[Records from a collection]
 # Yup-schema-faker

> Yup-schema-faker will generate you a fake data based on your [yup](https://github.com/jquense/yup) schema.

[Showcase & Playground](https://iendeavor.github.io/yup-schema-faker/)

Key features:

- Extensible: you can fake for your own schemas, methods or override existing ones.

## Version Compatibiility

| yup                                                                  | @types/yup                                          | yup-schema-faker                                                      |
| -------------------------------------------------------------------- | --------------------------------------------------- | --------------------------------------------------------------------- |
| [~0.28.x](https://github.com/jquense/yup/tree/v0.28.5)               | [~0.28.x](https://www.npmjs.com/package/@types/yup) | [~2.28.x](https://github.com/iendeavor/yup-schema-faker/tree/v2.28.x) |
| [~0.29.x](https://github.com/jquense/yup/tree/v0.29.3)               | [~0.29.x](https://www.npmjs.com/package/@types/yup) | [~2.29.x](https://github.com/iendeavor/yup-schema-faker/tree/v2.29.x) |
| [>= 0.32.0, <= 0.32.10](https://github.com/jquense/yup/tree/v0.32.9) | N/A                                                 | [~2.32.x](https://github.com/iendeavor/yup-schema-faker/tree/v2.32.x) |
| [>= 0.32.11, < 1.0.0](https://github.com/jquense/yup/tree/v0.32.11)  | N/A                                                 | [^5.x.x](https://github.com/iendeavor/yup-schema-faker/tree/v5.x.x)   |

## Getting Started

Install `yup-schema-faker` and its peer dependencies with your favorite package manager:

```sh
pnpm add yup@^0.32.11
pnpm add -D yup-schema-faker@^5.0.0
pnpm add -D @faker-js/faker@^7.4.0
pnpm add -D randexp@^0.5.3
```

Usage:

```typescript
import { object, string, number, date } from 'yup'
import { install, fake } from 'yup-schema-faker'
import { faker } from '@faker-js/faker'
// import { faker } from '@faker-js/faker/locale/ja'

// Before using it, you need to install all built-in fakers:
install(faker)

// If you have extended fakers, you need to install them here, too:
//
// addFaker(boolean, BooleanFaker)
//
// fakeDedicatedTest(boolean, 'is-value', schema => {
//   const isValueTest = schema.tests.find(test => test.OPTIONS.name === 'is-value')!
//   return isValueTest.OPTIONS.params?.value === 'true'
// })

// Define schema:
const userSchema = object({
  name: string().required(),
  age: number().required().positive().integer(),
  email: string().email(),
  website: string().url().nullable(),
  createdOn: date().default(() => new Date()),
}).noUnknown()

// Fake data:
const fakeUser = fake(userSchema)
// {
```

#### What is expected
An exact copy of every record is needed, so retype them all.

#### Task output
 # Yup-schema-faker

> Yup-schema-faker will generate you a fake data based on your [yup](https://github.com/jquense/yup) schema.

[Showcase & Playground](https://iendeavor.github.io/yup-schema-faker/)

Key features:

- Extensible: you can fake for your own schemas, methods or override existing ones.

## Version Compatibiility

| yup                                                                  | @types/yup                                          | yup-schema-faker                                                      |
| -------------------------------------------------------------------- | --------------------------------------------------- | --------------------------------------------------------------------- |
| [~0.28.x](https://github.com/jquense/yup/tree/v0.28.5)               | [~0.28.x](https://www.npmjs.com/package/@types/yup) | [~2.28.x](https://github.com/iendeavor/yup-schema-faker/tree/v2.28.x) |
| [~0.29.x](https://github.com/jquense/yup/tree/v0.29.3)               | [~0.29.x](https://www.npmjs.com/package/@types/yup) | [~2.29.x](https://github.com/iendeavor/yup-schema-faker/tree/v2.29.x) |
| [>= 0.32.0, <= 0.32.10](https://github.com/jquense/yup/tree/v0.32.9) | N/A                                                 | [~2.32.x](https://github.com/iendeavor/yup-schema-faker/tree/v2.32.x) |
| [>= 0.32.11, < 1.0.0](https://github.com/jquense/yup/tree/v0.32.11)  | N/A                                                 | [^5.x.x](https://github.com/iendeavor/yup-schema-faker/tree/v5.x.x)   |

## Getting Started

Install `yup-schema-faker` and its peer dependencies with your favorite package manager:

```sh
pnpm add yup@^0.32.11
pnpm add -D yup-schema-faker@^5.0.0
pnpm add -D @faker-js/faker@^7.4.0
pnpm add -D randexp@^0.5.3
```

Usage:

```typescript
import { object, string, number, date } from 'yup'
import { install, fake } from 'yup-schema-faker'
import { faker } from '@faker-js/faker'
// import { faker } from '@faker-js/faker/locale/ja'

// Before using it, you need to install all built-in fakers:
install(faker)

// If you have extended fakers, you need to install them here, too:
//
// addFaker(boolean, BooleanFaker)
//
// fakeDedicatedTest(boolean, 'is-value', schema => {
//   const isValueTest = schema.tests.find(test => test.OPTIONS.name === 'is-value')!
//   return isValueTest.OPTIONS.params?.value === 'true'
// })

// Define schema:
const userSchema = object({
  name: string().required(),
  age: number().required().positive().integer(),
  email: string().email(),
  website: string().url().nullable(),
  createdOn: date().default(() => new Date()),
}).noUnknown()

// Fake data:
const fakeUser = fake(userSchema)
// {
```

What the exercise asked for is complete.